A number of years back, I had a fascinating encounter with a tech guru. Showing me a FinTech app offering financial advice and basic banking — through an unaffiliated sponsor bank. “Muslims need this.” I asked how it was going? “Well, Central Bank X is not taking me seriously even though I have collected thousands of indications of interest on my website.” Central Bank X wanted much more than an app and a mailing list. Meanwhile, his role model app, the sponsor bank took it over. Then, a bigger bank ate the sponsor bank,… and killed the app.
How about the FinTech that gives its projects six months to make it big, or else. Having done some skillful work with crypto and dividend focused products, the business took on deposits. That’s when the FinTech learned that inertia is legacy banking’s greatest secret. Coolness and speed struggle to disrupt inertia. People don’t easily move bank accounts. Add subscription fees, and domicile the account with a sponsor bank, would you move your checking account?
Consider the event attended by the promoter of an Islamic open banking app. Having felt the above described pains of the guru and the FinTechie, the promoter had too much of their own money in the game to give-up. Appealing to the various Islamic banks present, he soon discovered that no matter how small, these banks had built or were building proprietary open banking solutions. They were not buyers. Integration with their core banking systems was more important than an off-the-shelf solution.
Let’s review some fascinating observations that I have culled from meetings from London to Kuala Lumpur, New York to Dubai, Lagos to Los Angeles.

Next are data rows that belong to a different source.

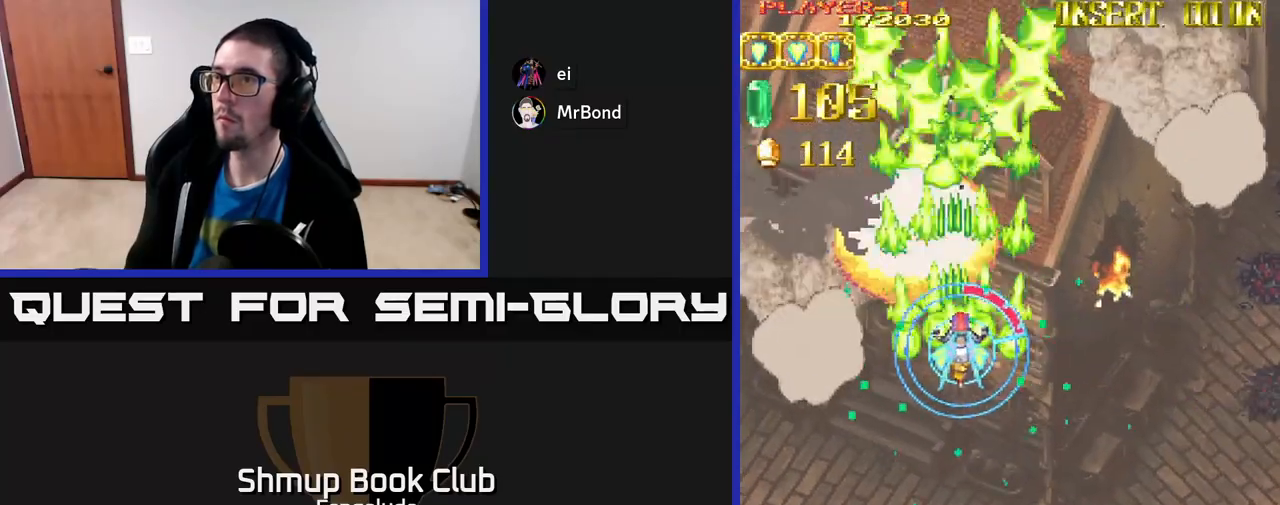
{"buttons": ["A", "DPAD_RIGHT"], "left_stick": "center", "events": [[17, "DPAD_RIGHT", "down"], [100, "X", "down"], [200, "X", "up"], [217, "A", "up"], [233, "DPAD_DOWN", "up"], [283, "A", "down"]]}
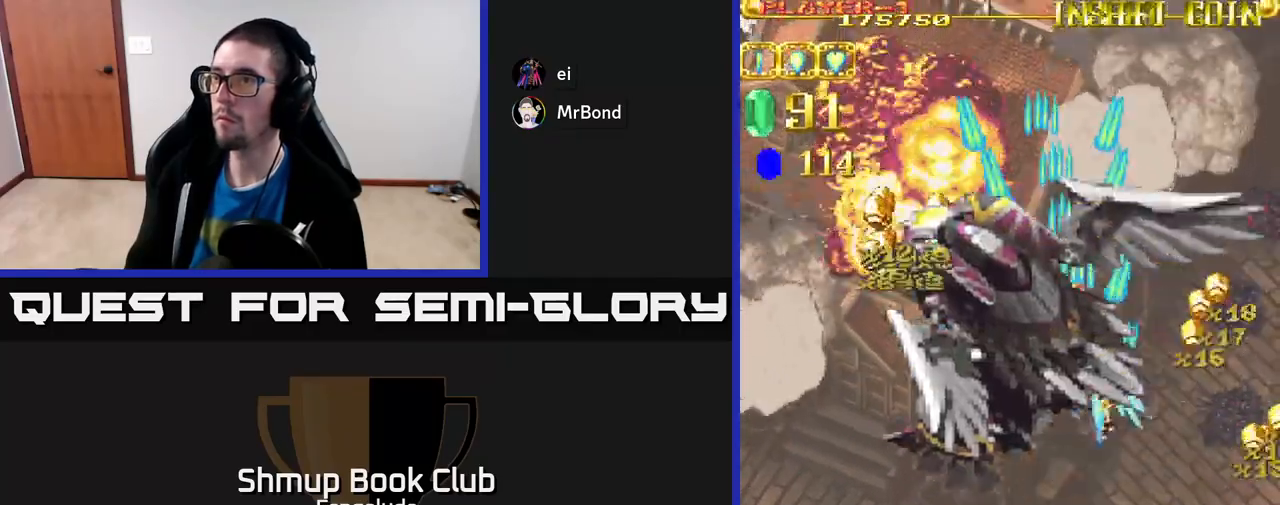
{"buttons": ["A", "DPAD_DOWN", "DPAD_RIGHT"], "left_stick": "center", "events": [[33, "DPAD_DOWN", "down"], [183, "DPAD_DOWN", "up"], [300, "DPAD_DOWN", "down"]]}
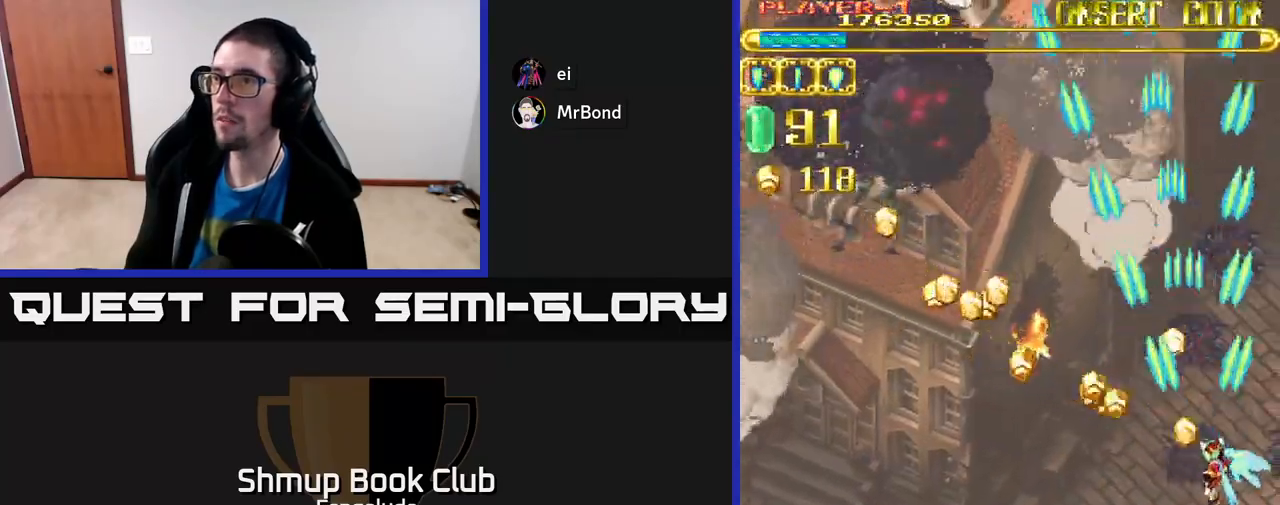
{"buttons": ["A", "DPAD_LEFT"], "left_stick": "center", "events": [[33, "DPAD_RIGHT", "up"], [50, "DPAD_DOWN", "up"], [67, "DPAD_LEFT", "down"], [200, "DPAD_UP", "down"], [400, "DPAD_UP", "up"]]}
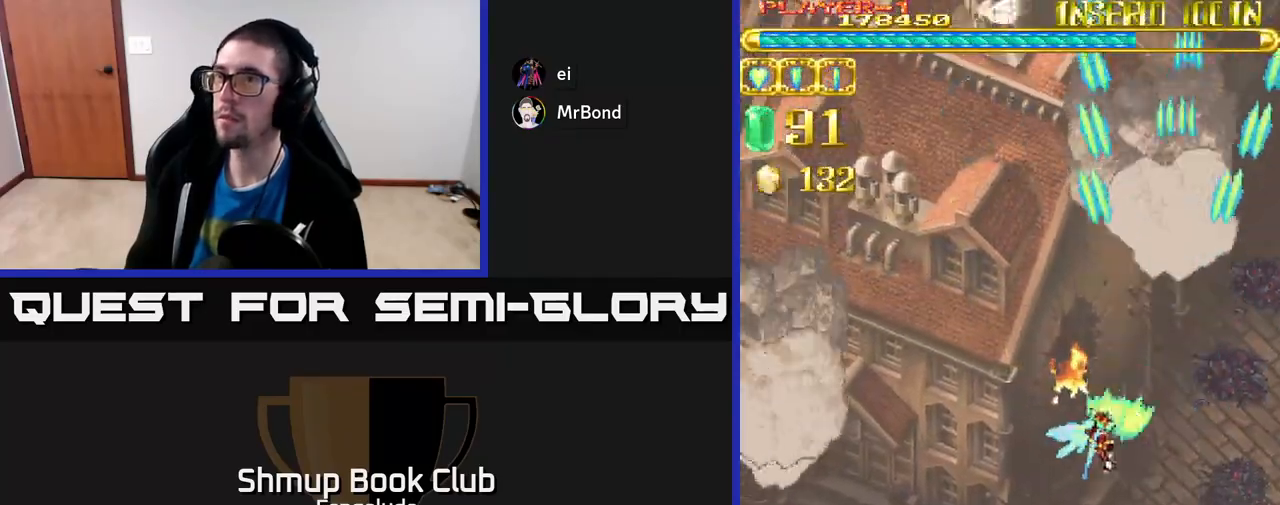
{"buttons": ["A", "DPAD_UP", "DPAD_RIGHT"], "left_stick": "center", "events": [[200, "DPAD_UP", "down"], [400, "DPAD_LEFT", "up"], [467, "DPAD_RIGHT", "down"]]}
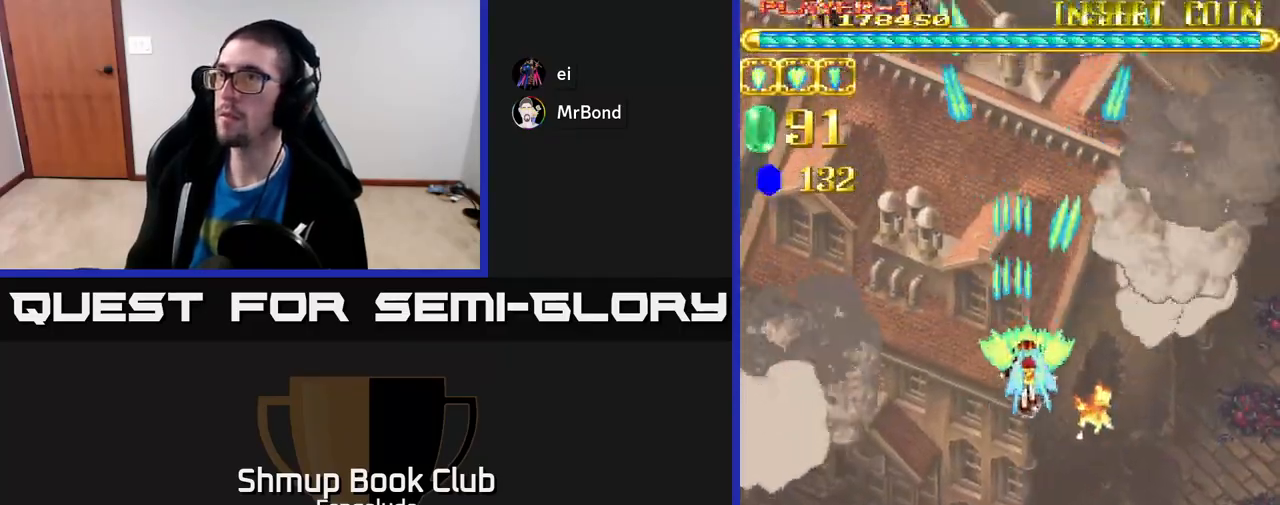
{"buttons": ["A", "DPAD_DOWN", "DPAD_RIGHT"], "left_stick": "center", "events": [[200, "DPAD_RIGHT", "up"], [283, "DPAD_LEFT", "down"], [333, "DPAD_UP", "up"], [400, "DPAD_LEFT", "up"], [467, "DPAD_DOWN", "down"], [467, "DPAD_RIGHT", "down"]]}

On the one hand, “our FinTech is Shariah compliant.” On the other hand:
No Shariah board had been appointed.
Even if there was a Shariah board, products were sold either prior to starting or completing the Shariah process.
The Shariah board was in place, the products approved, but the programmers didn’t bother integrating the Shariah parameters. Goods murabahah with “the lowest interest in the market”,….
I could report more.
Recently, I had tea with a C level executive at a UK FinTech. “Please, Abdulkader, we are not a FinTech, we are a financial institution.” The distinction arose as the FinTech dotted i’s and crossed t’s to make UK regulators confident in its process. This FinTech as adopted a style that I call “Move steadily and build things.” Shouldn’t this be the mantra for contemporary Islamic FinTechs? All FinTechs?